5. Concluding Remarks

The main contribution of this paper is that by modifying the geometric equations, the differential-integral equations governing the elastic behavior of the deflected membrane were improved, new and more accurate closed-form solutions were presented, and a new and more accurate mathematical theory for designing membrane deflection-based rain gauges was provided. The newly provided mathematical theory can be used to design and numerically calibrate both nonlinear and linear membrane deflection-based rain gauges. From this study, the following conclusions were drawn.

The classical geometric equations are only applicable to small deflection problems due to the use of an inappropriate assumption, while the geometric equations used here abandoned this inappropriate assumption and fully considered the influence of deflection on geometric relationships, and thus apply to the case of arbitrary deflections.

The ranges of the nearly-linear segments in the nonlinear input–output relationships of membrane deflection-based rain gauges, obtained by using the newly presented mathematical theory, were indeed larger or wider than those obtained by using the previously presented mathematical theory.
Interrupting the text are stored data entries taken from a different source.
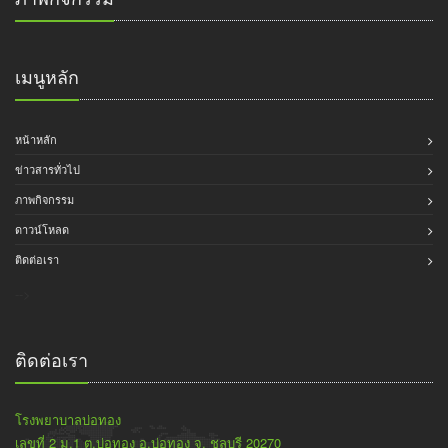
เมนูหลัก
หน้าหลัก
ข่าวสารทั่วไป
ภาพกิจกรรม
ดาวน์โหลด
ติดต่อเรา
-->
ติดต่อเรา
โรงพยาบาลบ่อทอง
เลขที่ 2 ม.1 ต.บ่อทอง อ.บ่อทอง จ. ชลบุรี 20270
This leads to greater possibilities for developing membrane deflection-based linear rain gauges.

The nonlinear input–output relationships of membrane deflection-based rain gauges can be adjusted by changing some important design parameters, such as Young’s modulus of elasticity E and Poisson’s ratio ν, which provides a direction for selecting an appropriate conductive circular membrane to meet the range requirements of the input capacitance C and output volume V, when designing linear or nonlinear rain gauges.

The work presented here is still in the stage of theoretical design, and the future works will focus on the dynamic problems that may arise when the conductive circular membrane is loaded by the collected rainwater, as well as the fabrication and experimental calibration of the rain gauges. In short, there may be some potential limitations or challenges that need to be addressed.